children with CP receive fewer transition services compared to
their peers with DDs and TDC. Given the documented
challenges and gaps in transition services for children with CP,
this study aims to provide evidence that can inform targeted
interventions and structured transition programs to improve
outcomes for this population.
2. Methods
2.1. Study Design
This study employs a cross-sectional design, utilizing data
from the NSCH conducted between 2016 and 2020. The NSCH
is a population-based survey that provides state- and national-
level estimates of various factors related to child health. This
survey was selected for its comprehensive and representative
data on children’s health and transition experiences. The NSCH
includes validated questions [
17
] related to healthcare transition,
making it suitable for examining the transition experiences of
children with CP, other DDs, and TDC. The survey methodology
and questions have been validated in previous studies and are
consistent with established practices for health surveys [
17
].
_ _ _
WHAT TO PRODUCE: Every line from the one containing "their peers with" through the last line above should be retyped exactly; no other lines are wanted.

RESULT OF THIS EXERCISE:
their peers with DDs and TDC. Given the documented
challenges and gaps in transition services for children with CP,
this study aims to provide evidence that can inform targeted
interventions and structured transition programs to improve
outcomes for this population.
2. Methods
2.1. Study Design
This study employs a cross-sectional design, utilizing data
from the NSCH conducted between 2016 and 2020. The NSCH
is a population-based survey that provides state- and national-
level estimates of various factors related to child health. This
survey was selected for its comprehensive and representative
data on children’s health and transition experiences. The NSCH
includes validated questions [
17
] related to healthcare transition,
making it suitable for examining the transition experiences of
children with CP, other DDs, and TDC. The survey methodology
and questions have been validated in previous studies and are
consistent with established practices for health surveys [
17
].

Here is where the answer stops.